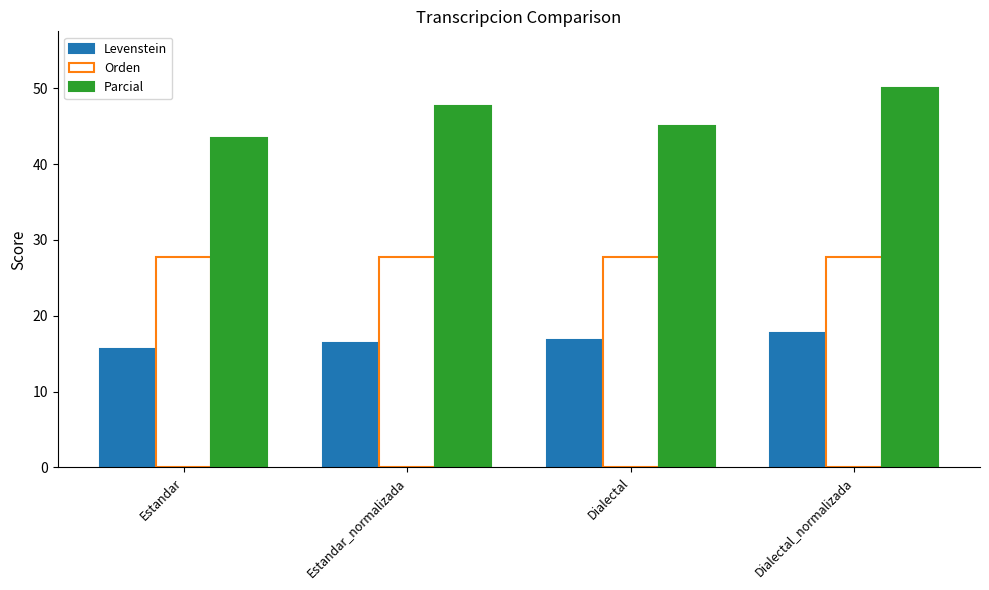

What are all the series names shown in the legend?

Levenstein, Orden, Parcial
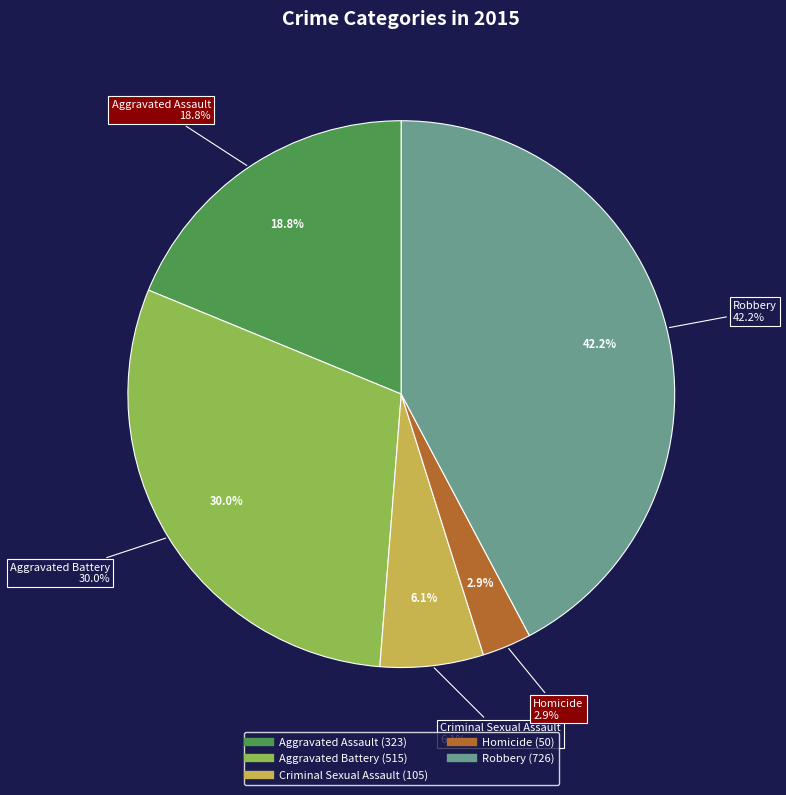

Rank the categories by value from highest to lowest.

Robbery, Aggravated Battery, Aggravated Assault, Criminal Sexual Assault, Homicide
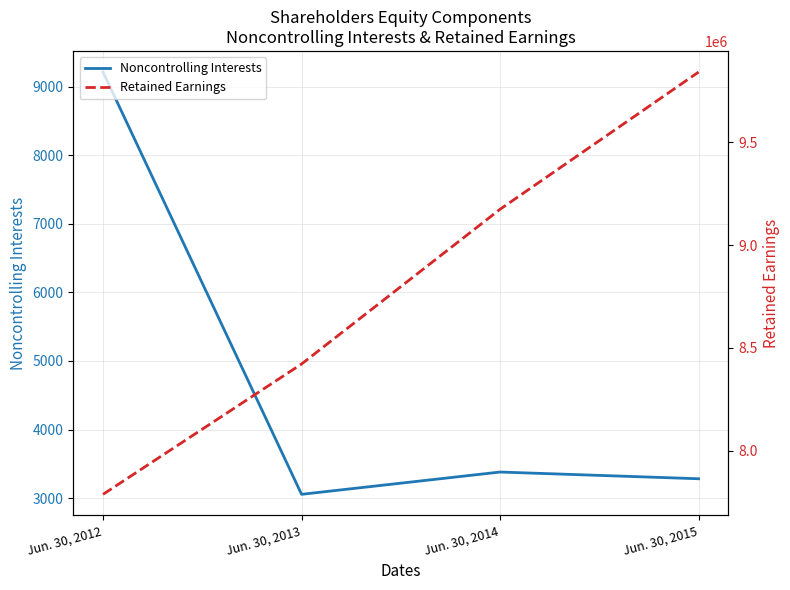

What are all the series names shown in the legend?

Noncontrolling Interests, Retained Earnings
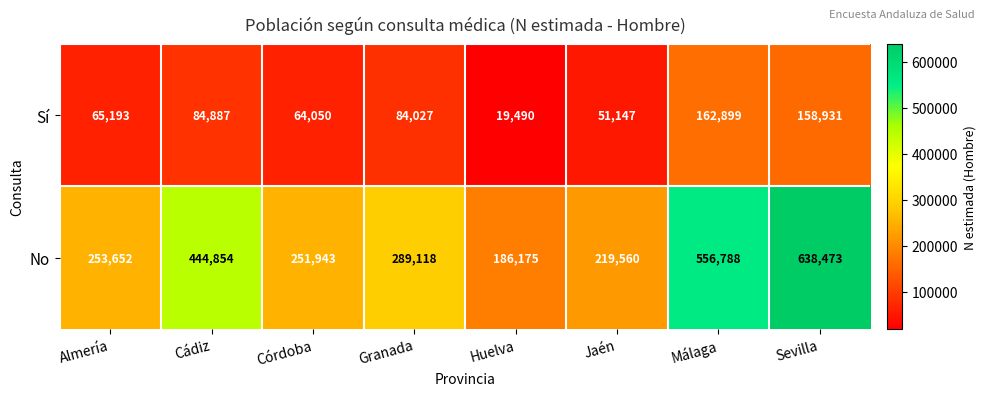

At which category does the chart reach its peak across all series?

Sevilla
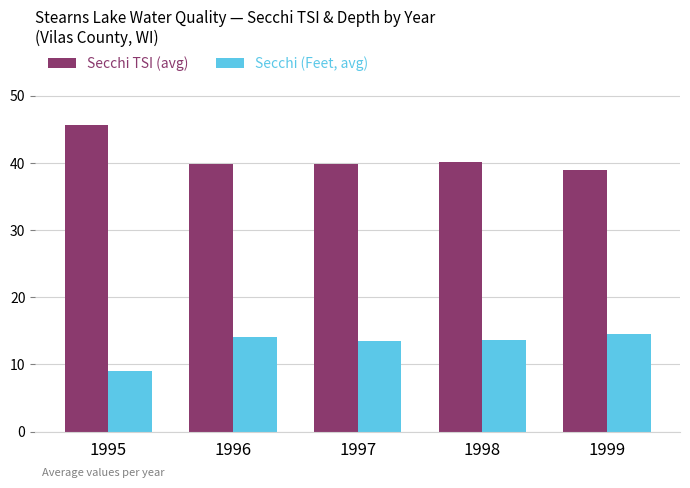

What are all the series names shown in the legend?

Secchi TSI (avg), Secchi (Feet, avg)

__Task statement__
Can you quote every item above word for word, leaving out the pictures?

__Exercise output__
What are all the series names shown in the legend?

Levenstein, Orden, Parcial

Rank the categories by value from highest to lowest.

Robbery, Aggravated Battery, Aggravated Assault, Criminal Sexual Assault, Homicide

What are all the series names shown in the legend?

Noncontrolling Interests, Retained Earnings

At which category does the chart reach its peak across all series?

Sevilla

What are all the series names shown in the legend?

Secchi TSI (avg), Secchi (Feet, avg)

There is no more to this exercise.